The null hypothesis will be rejected in favour of the alternative hypothesis only if sample evidence suggests that H₀ is false. If the sample does not strongly contradict H₀, we will continue to believe in the plausibility of the null hypothesis. The two possible conclusions from a hypothesis-testing analysis are then reject H0 or fail to reject H₀.

Testing \({H_0}:\mu = 30,000\) versus \({H_a}:\mu > 30,000\)based on the sample of size \(n = 16\), which is from a normal population with standard deviation \(\sigma = 1500\)

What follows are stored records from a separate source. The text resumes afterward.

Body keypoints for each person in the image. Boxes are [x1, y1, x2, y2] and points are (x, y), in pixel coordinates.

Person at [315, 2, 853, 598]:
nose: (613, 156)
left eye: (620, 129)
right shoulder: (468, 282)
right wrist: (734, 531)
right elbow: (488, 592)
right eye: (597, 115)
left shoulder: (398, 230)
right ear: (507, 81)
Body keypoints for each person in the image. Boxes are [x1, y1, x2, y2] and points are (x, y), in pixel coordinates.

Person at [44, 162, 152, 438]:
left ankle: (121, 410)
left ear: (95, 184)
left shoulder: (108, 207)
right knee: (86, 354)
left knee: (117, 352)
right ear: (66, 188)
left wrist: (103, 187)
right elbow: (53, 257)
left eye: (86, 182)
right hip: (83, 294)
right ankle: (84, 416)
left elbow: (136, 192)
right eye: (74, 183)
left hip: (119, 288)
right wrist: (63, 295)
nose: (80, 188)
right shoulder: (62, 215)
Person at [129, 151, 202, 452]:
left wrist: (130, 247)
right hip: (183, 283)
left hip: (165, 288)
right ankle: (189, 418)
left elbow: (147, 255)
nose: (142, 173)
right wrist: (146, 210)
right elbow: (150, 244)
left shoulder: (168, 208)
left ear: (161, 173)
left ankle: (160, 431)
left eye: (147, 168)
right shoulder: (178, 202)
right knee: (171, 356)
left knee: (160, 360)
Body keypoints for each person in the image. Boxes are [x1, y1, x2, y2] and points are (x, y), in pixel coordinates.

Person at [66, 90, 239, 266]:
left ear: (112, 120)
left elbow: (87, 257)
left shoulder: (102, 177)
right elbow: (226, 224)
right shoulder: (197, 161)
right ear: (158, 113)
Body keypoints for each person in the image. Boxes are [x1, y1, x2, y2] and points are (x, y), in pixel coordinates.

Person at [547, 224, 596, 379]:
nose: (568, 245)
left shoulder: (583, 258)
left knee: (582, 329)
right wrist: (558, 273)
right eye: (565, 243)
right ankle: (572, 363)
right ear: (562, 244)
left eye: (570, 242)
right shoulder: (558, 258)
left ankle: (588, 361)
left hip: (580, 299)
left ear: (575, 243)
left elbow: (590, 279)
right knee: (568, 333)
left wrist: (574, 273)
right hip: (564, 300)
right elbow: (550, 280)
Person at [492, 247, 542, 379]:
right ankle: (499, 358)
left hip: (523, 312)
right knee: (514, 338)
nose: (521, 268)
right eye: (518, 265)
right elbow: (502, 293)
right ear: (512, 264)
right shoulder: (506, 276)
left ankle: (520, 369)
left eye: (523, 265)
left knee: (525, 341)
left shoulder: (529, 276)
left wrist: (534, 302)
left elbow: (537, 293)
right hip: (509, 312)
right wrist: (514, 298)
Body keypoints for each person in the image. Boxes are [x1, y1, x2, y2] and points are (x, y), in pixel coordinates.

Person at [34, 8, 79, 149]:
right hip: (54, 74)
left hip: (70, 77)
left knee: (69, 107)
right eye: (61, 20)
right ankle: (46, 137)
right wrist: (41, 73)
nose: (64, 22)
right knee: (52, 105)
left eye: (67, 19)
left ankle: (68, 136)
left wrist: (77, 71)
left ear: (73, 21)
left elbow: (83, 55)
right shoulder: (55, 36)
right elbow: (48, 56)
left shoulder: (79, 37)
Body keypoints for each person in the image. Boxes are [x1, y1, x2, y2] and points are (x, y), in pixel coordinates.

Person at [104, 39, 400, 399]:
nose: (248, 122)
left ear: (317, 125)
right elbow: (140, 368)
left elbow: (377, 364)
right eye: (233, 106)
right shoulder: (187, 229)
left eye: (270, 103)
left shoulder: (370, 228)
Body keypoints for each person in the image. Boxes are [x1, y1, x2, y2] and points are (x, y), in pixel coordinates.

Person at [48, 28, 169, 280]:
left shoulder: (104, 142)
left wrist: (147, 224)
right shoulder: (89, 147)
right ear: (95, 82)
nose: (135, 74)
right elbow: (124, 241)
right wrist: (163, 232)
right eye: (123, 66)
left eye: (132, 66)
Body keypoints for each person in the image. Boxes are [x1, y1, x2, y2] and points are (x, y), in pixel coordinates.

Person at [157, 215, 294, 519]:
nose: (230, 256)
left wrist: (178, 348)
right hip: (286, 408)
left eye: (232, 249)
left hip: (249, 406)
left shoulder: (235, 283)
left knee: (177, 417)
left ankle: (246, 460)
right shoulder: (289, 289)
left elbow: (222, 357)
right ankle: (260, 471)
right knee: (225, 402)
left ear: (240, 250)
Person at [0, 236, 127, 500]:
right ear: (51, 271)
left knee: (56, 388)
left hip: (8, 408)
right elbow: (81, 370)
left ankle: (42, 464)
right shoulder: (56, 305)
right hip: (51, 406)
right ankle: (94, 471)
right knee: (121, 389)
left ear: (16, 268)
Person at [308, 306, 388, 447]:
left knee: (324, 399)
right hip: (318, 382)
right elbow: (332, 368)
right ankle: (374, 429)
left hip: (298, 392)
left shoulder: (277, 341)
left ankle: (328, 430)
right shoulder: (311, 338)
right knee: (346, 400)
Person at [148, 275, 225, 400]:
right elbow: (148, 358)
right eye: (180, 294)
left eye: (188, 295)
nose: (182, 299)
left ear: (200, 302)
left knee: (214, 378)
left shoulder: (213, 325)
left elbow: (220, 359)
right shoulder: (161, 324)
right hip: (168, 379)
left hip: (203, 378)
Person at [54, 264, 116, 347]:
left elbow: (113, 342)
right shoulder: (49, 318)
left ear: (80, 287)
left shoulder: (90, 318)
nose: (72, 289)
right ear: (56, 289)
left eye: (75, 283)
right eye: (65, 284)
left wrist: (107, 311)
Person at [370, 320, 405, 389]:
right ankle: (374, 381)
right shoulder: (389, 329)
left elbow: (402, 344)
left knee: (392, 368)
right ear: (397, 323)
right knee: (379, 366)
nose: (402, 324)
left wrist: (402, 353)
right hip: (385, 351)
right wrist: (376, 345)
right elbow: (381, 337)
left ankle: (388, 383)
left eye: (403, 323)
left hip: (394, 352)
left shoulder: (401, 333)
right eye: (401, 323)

assumption that the sample is from normal population distribution with known standard deviation allows using test statistic,

\(Z = \frac{{\overline X - {\mu _0}}}{{\sigma /\sqrt n }}\)

In this case \({\mu _0} = 30,000\) and \(\overline x = 30,960\), the test statistic value is,

\(\begin{array}{l}z = \frac{{\overline x - {\mu _0}}}{{\sigma /\sqrt n }}\\z = \frac{{30,960 - 30,000}}{{1500/\sqrt {16} }}\\z = 2.56\end{array}\)

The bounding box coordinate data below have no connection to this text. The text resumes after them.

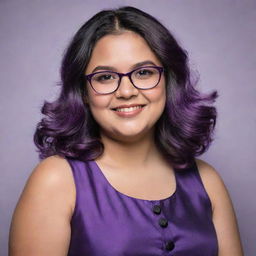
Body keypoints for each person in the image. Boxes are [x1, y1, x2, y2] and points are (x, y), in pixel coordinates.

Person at [9, 6, 243, 256]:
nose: (126, 91)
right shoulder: (56, 180)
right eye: (106, 77)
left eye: (144, 72)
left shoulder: (207, 181)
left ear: (168, 81)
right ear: (84, 93)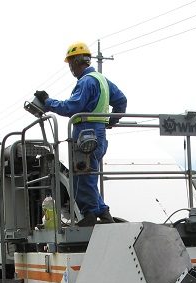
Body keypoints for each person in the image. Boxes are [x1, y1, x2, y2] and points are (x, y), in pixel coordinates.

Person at [35, 41, 127, 227]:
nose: (70, 69)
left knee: (82, 176)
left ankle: (91, 215)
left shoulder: (86, 81)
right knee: (88, 175)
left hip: (86, 133)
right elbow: (121, 100)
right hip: (98, 134)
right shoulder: (102, 80)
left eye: (70, 64)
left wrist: (47, 101)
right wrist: (110, 121)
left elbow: (72, 107)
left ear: (78, 62)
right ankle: (103, 212)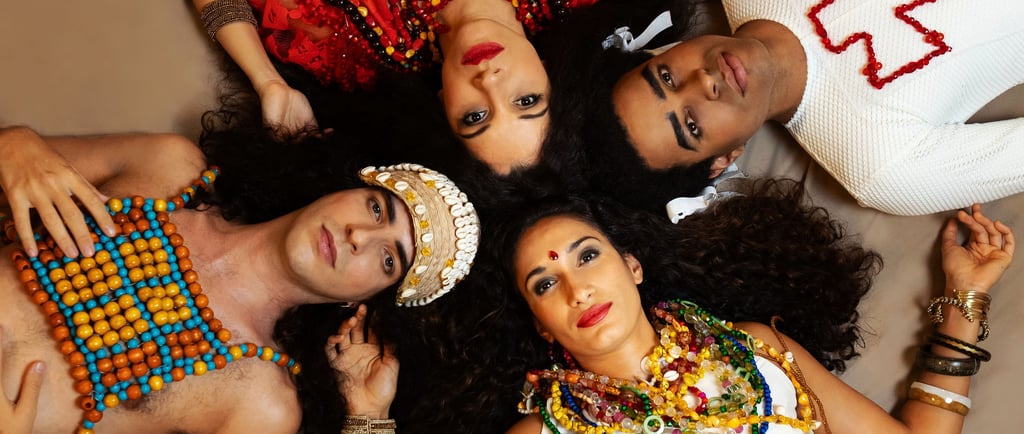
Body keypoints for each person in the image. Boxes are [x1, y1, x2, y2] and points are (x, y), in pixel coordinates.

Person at [0, 126, 480, 433]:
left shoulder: (260, 404)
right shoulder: (167, 168)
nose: (360, 235)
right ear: (345, 186)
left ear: (368, 302)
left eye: (388, 260)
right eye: (377, 208)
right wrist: (12, 145)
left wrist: (366, 420)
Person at [496, 193, 1013, 433]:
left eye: (587, 256)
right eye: (545, 283)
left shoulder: (756, 348)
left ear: (632, 266)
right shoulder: (544, 430)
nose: (577, 290)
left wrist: (965, 297)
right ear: (541, 321)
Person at [545, 0, 1024, 216]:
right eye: (690, 124)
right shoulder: (882, 164)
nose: (702, 81)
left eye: (666, 76)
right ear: (722, 160)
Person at [192, 0, 597, 174]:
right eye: (526, 100)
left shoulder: (355, 39)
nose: (489, 82)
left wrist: (269, 84)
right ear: (550, 74)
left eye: (475, 116)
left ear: (443, 106)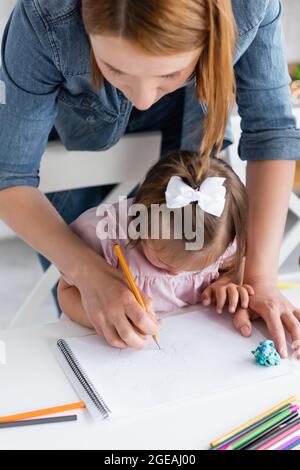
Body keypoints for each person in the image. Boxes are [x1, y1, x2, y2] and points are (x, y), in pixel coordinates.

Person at [0, 1, 299, 356]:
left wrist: (261, 279)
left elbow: (272, 132)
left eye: (171, 75)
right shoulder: (45, 16)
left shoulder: (250, 7)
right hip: (73, 136)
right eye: (113, 67)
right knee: (103, 324)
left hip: (188, 137)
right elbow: (10, 173)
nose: (142, 100)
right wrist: (87, 272)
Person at [58, 150, 255, 349]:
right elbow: (65, 294)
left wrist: (226, 283)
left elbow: (232, 268)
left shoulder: (221, 236)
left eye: (197, 268)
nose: (175, 273)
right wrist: (109, 318)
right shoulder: (104, 234)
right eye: (162, 260)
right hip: (95, 347)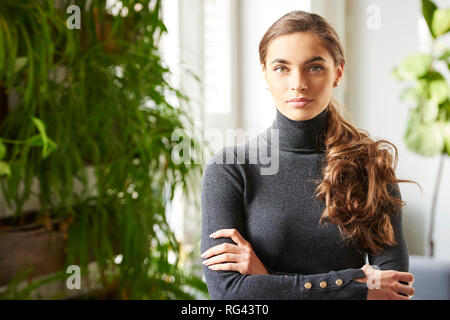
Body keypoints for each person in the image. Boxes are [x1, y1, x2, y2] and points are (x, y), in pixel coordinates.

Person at [200, 10, 418, 300]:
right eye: (282, 68)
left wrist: (265, 279)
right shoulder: (230, 168)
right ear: (264, 72)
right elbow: (228, 295)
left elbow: (394, 291)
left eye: (314, 67)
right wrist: (357, 285)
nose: (298, 83)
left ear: (338, 72)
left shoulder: (372, 165)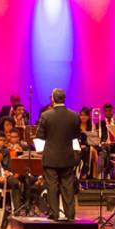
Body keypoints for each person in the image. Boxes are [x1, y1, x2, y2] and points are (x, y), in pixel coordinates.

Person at [36, 88, 80, 221]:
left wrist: (40, 151)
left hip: (50, 158)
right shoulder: (74, 116)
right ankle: (70, 214)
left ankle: (54, 214)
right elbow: (76, 137)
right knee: (68, 186)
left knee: (52, 186)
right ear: (64, 99)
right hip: (67, 157)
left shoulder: (46, 115)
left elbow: (40, 137)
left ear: (53, 99)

The alternative hypothesis is \({H_a}:\mu > 30,000\), therefore the area under the standard normal curve to the left of z is needed in order to obtain the P value. The P value is,

\(\begin{array}{l}P = P(Z \ge z)\\ = P(Z \ge 2.56)\\ = 1 - P(Z < 2.56)\\ = 1 - \Phi (2.56)\end{array}\)

\(P = 0.0052\)

From the appendix of the book (you could use a software to compute the value as well).

Since \(0.0052 < \alpha = 0.01\), reject null hypothesis.

Type II error probability\(\beta (\mu ')\)for a level\(\alpha \)test, when alternative hypothesis is\({H_a}:\mu > {\mu _0}\), is

\(\beta (\mu ') = \Phi \left( {{z_\alpha } + \frac{{{\mu _0} - \mu '}}{{\sigma /\sqrt n }}} \right)\)

The alternative hypothesis is\({H_a}:\mu > 30,000\), therefore type II error, for\({z_\alpha } = 2.33\)(computed by a software or taken from the appendix ) is,

\(\begin{array}{l}\beta (30,500) = \Phi \left( {2.33 + \frac{{30,000 - 30,500}}{{1500/\sqrt {16} }}} \right)\\ = \Phi (1)\\\beta (30,500) = 0.8413\end{array}\)

The required sample size\(n\)for which a level\(\alpha \)test produces\(\beta (\mu ') = \beta \)for upper or lower test is,

\(n = {\left( {\frac{{\sigma ({z_\alpha } + {z_\beta })}}{{{\mu _0} - \mu '}}} \right)^2}\)

From the appendix or a software for\(\alpha = 0.01,{z_\alpha } = 2.33\)and for \(\beta = 0.05,{z_\beta } = 1.645\)

Hence the necessary sample size is

\(\begin{array}{l}n = {\left( {\frac{{\sigma ({z_\alpha } + {z_\beta })}}{{{\mu _0} - \mu '}}} \right)^2}\\n = {\left( {\frac{{1500(2.33 + 1.645)}}{{30,000 - 30,500}}} \right)^2}\\n = 142.2\end{array}\)

But the integer is needed, which means that \(n = 143\).

As calculated in (a), the P value is

\(P = 0.0052\)

And the null hypothesis is rejected for \(0.0052 \le \alpha \), which indicates that the smallest \(\alpha \) at which \({H_0}\) can be reject is \(\alpha = 0.0052\).